We were on vacation last week, enjoying some sun and sand. After a rather rough time with the loss of people this fall and a beloved pet especially this spring, it was good to get away for a little bit. The wonderful thing about vacations is that hopefully one finds time to think (although my joke is always that taking a trip with children is really a holiday, not a vacation! LOL).
At any rate, I was feeling a little consumed by some little words from the Book of Common Prayer found in the Baptismal Rite…In the baptism of a new member, the entire Body of Christ in the parish re-affirms his or her own baptismal vows – to continue in the tradition of the apostles in fellowship, teaching and communion; to resist evil; to be a good example of Christ’s love in the world, to love and serve all people, to strive for justice and dignity and peace among all people, to respect the dignity of all every human being. After baptism and chrismation, part of the prayer said by the priest is:
Sustain them, O Lord, in your Holy Sprit. Give them an inquiring and discerning heart, the courage to will and to persevere, a spirit to know and to love you, and the gift of joy and wonder in all Your works.
Those words always strike me as such a dovetail to what I want for my children to receive from our parenting and from our homeschooling. And this brings me to Anglican Spiritual traditions within homeschooling. This is actually not an easy subject. In the Christian homeschooling market, there are many resources for all denominations of Christianity. Yet, I think perhaps because there is such a strong and large tradition of Anglican and Episcopalian school choices, that at least here in the United States, I cannot find any single resource at all specifically directed to families of the Anglican Communion who are homeschooling. The few resources I have found and adapted I have commented upon in blog posts in the past.
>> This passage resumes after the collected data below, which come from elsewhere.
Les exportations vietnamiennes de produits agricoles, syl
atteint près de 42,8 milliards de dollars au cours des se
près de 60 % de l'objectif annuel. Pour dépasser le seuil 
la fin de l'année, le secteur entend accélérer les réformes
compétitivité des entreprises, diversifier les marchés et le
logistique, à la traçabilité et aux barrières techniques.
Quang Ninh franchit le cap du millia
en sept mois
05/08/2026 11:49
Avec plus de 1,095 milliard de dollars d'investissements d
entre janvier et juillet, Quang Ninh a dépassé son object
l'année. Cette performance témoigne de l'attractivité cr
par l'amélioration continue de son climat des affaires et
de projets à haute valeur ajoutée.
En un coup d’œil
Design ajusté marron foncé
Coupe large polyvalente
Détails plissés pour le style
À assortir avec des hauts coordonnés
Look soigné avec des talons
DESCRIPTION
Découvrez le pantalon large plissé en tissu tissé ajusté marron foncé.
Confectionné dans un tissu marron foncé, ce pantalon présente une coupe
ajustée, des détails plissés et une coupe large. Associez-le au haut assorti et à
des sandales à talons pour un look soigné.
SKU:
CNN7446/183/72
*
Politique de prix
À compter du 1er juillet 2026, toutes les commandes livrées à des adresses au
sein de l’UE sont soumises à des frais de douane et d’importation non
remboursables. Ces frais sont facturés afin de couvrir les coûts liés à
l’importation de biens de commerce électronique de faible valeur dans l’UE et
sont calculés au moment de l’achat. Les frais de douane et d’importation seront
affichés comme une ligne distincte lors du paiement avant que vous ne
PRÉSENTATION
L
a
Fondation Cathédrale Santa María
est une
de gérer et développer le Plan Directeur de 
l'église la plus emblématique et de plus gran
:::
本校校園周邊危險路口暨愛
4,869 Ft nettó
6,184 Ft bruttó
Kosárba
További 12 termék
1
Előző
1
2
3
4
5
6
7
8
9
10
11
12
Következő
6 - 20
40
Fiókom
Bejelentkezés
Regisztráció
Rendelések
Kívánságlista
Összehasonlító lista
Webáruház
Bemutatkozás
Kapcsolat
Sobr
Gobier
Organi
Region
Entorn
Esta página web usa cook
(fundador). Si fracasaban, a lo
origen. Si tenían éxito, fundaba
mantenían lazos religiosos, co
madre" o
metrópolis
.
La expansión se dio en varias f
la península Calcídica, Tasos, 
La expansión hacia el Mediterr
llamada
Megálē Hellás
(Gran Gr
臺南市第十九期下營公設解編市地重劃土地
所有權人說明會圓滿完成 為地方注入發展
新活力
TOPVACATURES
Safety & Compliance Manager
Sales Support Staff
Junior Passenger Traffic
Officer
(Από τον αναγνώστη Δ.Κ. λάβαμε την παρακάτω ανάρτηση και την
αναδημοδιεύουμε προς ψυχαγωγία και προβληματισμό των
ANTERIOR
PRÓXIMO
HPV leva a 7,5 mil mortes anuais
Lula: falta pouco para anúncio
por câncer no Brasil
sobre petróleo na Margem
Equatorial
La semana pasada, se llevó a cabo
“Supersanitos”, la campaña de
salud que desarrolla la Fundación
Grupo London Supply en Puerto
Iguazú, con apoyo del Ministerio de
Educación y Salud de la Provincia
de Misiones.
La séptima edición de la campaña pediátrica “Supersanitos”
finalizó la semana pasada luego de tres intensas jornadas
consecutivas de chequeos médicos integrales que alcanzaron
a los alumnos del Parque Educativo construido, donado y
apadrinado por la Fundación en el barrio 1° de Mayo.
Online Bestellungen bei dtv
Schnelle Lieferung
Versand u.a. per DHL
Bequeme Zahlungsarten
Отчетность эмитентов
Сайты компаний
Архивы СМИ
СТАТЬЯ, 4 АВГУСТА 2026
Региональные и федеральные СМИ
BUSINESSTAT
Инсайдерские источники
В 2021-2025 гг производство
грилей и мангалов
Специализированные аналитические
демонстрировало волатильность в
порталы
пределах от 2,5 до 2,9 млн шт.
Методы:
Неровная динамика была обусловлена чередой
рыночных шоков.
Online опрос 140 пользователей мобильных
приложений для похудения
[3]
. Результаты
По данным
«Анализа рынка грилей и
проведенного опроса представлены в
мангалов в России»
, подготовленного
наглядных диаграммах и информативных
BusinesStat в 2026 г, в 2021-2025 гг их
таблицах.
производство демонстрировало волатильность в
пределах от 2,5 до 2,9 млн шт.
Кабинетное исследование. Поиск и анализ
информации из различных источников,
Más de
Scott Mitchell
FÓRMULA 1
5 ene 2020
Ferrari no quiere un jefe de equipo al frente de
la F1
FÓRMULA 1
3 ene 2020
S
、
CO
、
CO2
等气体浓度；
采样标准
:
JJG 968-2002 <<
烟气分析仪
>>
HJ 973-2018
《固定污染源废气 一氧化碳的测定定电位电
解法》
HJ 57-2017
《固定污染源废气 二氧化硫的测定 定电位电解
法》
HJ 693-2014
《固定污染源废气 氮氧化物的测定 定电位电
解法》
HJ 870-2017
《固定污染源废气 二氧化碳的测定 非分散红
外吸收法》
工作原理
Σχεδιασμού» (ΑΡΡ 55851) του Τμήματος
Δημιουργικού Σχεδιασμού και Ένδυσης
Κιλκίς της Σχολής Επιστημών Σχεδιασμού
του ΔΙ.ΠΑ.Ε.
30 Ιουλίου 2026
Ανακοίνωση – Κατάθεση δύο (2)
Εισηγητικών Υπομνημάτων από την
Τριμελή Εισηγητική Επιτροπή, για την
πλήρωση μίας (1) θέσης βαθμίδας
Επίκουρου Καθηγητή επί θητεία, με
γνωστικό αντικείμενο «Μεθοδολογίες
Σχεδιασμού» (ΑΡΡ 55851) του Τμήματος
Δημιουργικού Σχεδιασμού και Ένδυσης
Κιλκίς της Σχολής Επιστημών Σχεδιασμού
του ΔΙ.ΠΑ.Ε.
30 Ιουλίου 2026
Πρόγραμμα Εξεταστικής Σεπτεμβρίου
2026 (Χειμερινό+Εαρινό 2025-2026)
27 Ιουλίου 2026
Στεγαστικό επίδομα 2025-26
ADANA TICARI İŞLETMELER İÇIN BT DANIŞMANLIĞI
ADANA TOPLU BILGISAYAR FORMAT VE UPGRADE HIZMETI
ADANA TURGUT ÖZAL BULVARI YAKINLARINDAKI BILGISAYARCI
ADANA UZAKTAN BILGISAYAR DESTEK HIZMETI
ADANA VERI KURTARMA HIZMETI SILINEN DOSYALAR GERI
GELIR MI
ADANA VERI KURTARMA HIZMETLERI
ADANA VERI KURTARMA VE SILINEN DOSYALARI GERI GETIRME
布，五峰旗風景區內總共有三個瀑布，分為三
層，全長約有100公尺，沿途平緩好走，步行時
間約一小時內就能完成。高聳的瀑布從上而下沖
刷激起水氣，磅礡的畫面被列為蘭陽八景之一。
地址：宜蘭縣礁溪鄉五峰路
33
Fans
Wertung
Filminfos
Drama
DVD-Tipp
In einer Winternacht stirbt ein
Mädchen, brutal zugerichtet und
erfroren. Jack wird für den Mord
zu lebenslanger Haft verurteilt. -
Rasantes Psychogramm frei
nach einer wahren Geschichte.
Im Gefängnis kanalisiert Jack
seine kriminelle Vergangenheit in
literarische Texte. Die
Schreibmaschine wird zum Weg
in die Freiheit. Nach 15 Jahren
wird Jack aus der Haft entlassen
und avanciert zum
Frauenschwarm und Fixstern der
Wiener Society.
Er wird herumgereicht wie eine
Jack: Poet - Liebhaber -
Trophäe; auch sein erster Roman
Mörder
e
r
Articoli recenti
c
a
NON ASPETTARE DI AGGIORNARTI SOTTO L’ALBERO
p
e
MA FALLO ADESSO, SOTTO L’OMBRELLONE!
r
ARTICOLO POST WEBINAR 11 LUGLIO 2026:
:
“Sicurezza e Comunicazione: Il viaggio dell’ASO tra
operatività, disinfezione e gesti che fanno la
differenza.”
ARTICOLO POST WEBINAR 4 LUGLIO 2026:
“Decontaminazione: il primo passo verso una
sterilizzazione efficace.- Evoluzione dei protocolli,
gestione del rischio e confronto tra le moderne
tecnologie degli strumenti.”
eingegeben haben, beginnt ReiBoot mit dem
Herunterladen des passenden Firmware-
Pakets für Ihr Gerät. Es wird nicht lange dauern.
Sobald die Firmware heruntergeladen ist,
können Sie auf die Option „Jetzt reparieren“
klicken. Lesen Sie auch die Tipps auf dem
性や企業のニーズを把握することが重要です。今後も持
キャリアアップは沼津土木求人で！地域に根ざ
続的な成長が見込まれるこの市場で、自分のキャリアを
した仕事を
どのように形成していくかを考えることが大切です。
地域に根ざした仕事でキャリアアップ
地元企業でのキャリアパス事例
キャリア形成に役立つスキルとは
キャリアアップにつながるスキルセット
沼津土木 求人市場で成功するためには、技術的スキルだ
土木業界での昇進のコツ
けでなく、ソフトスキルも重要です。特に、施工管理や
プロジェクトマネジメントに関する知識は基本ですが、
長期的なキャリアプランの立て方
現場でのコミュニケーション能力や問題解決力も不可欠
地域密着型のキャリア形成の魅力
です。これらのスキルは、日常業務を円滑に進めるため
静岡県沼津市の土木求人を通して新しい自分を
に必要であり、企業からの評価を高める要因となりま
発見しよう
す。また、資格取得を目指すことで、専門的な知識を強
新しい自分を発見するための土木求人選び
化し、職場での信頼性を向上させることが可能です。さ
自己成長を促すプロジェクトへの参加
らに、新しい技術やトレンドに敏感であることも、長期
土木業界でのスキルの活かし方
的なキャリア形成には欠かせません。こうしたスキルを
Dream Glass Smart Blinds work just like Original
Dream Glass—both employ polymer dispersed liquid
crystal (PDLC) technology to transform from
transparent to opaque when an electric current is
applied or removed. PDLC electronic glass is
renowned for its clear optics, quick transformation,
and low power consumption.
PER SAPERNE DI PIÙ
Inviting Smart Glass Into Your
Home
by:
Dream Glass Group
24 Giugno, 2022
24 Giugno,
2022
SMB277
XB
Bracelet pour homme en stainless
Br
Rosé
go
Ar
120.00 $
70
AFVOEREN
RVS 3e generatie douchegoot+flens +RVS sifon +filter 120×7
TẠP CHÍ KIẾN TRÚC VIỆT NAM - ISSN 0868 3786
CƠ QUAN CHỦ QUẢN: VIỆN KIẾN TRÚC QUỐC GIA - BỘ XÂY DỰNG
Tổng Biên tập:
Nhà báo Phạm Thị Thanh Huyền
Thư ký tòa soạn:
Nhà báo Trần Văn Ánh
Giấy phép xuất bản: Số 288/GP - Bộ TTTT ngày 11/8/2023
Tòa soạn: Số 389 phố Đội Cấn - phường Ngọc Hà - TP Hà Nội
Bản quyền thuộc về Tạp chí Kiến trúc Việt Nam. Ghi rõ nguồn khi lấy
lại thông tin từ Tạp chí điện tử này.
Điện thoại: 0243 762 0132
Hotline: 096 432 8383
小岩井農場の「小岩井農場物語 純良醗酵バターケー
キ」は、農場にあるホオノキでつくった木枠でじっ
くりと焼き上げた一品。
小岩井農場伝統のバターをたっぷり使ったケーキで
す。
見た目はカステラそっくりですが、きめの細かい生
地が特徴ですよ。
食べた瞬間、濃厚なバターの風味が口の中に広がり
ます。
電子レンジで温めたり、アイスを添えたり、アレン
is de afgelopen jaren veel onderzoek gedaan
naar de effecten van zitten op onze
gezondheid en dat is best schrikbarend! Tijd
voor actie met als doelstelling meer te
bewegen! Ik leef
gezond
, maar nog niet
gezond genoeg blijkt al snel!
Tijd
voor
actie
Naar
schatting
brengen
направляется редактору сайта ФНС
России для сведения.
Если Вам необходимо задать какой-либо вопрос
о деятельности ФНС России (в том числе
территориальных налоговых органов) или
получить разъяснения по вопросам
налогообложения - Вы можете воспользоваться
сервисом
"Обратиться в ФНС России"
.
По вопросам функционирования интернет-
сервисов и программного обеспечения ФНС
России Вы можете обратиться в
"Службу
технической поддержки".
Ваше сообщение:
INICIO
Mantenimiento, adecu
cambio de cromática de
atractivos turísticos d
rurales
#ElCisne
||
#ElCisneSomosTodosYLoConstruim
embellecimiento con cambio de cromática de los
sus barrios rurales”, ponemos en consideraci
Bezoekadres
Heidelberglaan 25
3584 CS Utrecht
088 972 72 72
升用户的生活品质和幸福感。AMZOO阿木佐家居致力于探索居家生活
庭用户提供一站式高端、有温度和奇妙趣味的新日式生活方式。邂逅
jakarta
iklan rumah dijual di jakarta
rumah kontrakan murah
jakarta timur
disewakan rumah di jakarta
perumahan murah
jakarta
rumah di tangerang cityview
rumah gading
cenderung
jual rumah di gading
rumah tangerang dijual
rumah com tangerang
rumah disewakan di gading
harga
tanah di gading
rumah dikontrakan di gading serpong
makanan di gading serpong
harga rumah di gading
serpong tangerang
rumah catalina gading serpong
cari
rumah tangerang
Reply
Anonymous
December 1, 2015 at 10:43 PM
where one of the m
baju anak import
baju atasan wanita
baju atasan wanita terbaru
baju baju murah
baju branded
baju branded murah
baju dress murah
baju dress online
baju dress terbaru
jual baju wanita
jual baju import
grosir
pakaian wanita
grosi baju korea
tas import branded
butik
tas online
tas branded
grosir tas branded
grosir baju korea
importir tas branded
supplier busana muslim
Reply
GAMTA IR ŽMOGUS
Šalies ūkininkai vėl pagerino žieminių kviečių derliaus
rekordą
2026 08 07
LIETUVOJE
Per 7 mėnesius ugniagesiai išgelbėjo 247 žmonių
We learn about the church in community by attending Liturgy and also through activities within our church body. We break bread together on our knees in community, our baptisms are in community, we love in community. Our children are involved heavily in choir and the Royal School of Church Music program. Yet, in our home time where we are together as a family and a small home church so to speak , I have to be conscious and mindful. My goals for right now when we start our school day include:
To open with prayer- which by its very nature, brings in The Book of Common Prayer, the Anglican view of time, the Saints we hold in communion, and the 5 Marks of Mission of the Episcopal Church (for example, this week we celebrate St. Alphege, Archbishop of Canterbury and Martyr, 1012; we celebrate St. Anselm, Archbishop of Canterbury in 1109; and St George, the Patron Saint of England; but we also celebrate John Muir, whose life story fits into one of our mission marks: “To strive to safeguard the integrity of creation and sustain and renew life on earth”). During this time, we explore also different paths of mysticism within the Anglican tradition and within the Body of Christ, and icons.
To read the Bible together and discuss intimately. Some of the books from Cowley Publications, which is a ministry of the Society of St. John the Evangelist, a religious community for men in the Episcopal Church, have been helpful, along with books by author Vicki Black.
Lastly, we will spend a few moments each day discussing any of the following: the Episcopal Church’s tenets, tenets of good Christian living, famous Episcopalians and Anglicans through biographical format, the Visual and Musical Arts of the Church, the three Creeds we follow, and the history of the Church of England, the Episcopal Church in America and the Anglican Communion as a whole.